[Stored records]
----------------------------------------

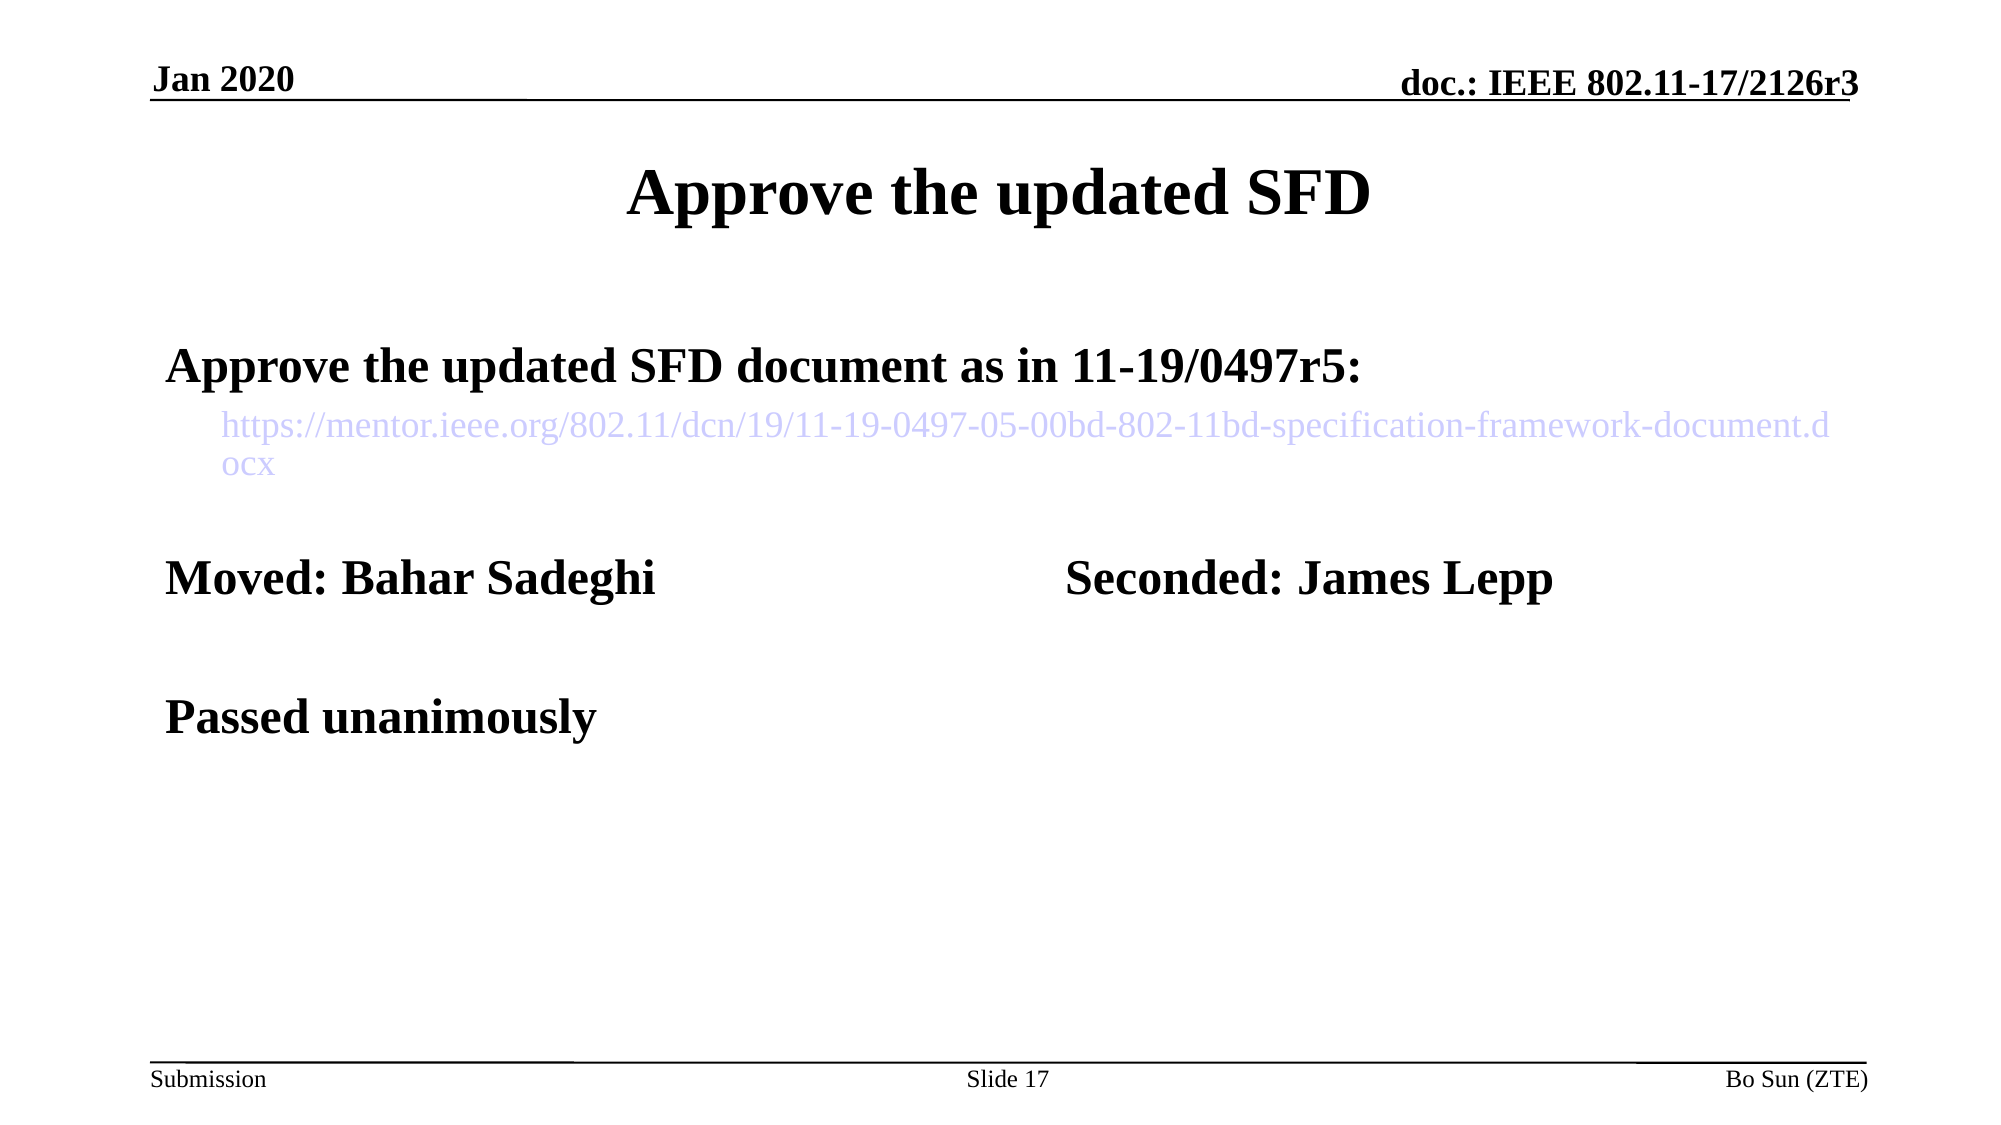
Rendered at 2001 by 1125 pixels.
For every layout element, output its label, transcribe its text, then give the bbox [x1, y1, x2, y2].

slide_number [152, 54, 563, 100]
footer Bo Sun (ZTE) [1171, 1061, 1869, 1093]
title Approve the updated SFD [149, 99, 1850, 276]
slide_number Slide [949, 1061, 1067, 1123]
list Approve the updated SFD document as in 11-19/0497r5: https://mentor.ieee.org/802.11/dcn/19/11-19-0497-05-00bd-802-11bd-specification-framework-document.docx Moved: Bahar Sadeghi Seconded: James Lepp Passed unanimously [149, 324, 1850, 1000]
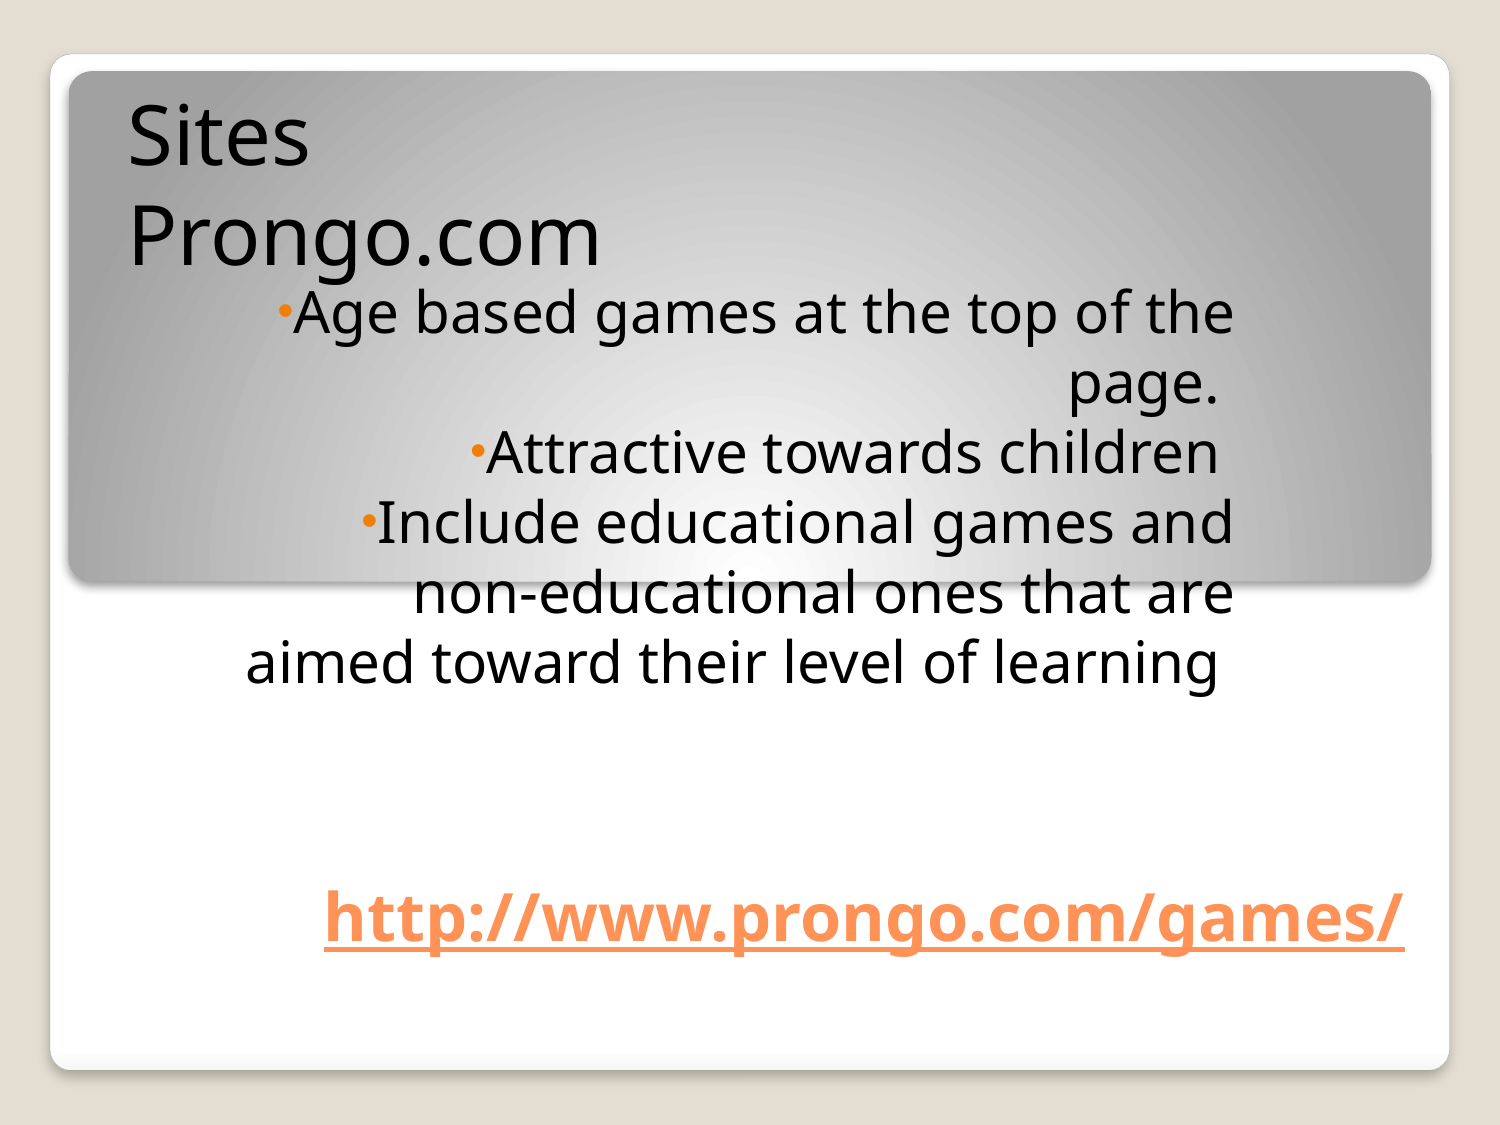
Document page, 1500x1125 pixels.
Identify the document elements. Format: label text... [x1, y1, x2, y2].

title http://www.prongo.com/games/ [137, 812, 1413, 1054]
text_box Sites Prongo.com [112, 74, 1450, 290]
subtitle Age based games at the top of the page. Attractive towards children Include educational games and non-educational ones that are aimed toward their level of learning [200, 290, 1250, 775]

----------------------------------------

PROBLEM TO SOLVE: Output every record verbatim, skipping images.

YOUR SOLUTION:
Rendered at 2001 by 1125 pixels.
For every layout element, output its label, transcribe its text, then give the bbox [x1, y1, x2, y2].

slide_number [152, 54, 563, 100]
footer Bo Sun (ZTE) [1171, 1061, 1869, 1093]
title Approve the updated SFD [149, 99, 1850, 276]
slide_number Slide [949, 1061, 1067, 1123]
list Approve the updated SFD document as in 11-19/0497r5: https://mentor.ieee.org/802.11/dcn/19/11-19-0497-05-00bd-802-11bd-specification-framework-document.docx Moved: Bahar Sadeghi Seconded: James Lepp Passed unanimously [149, 324, 1850, 1000]
Document page, 1500x1125 pixels.
Identify the document elements. Format: label text... [x1, y1, x2, y2].

title http://www.prongo.com/games/ [137, 812, 1413, 1054]
text_box Sites Prongo.com [112, 74, 1450, 290]
subtitle Age based games at the top of the page. Attractive towards children Include educational games and non-educational ones that are aimed toward their level of learning [200, 290, 1250, 775]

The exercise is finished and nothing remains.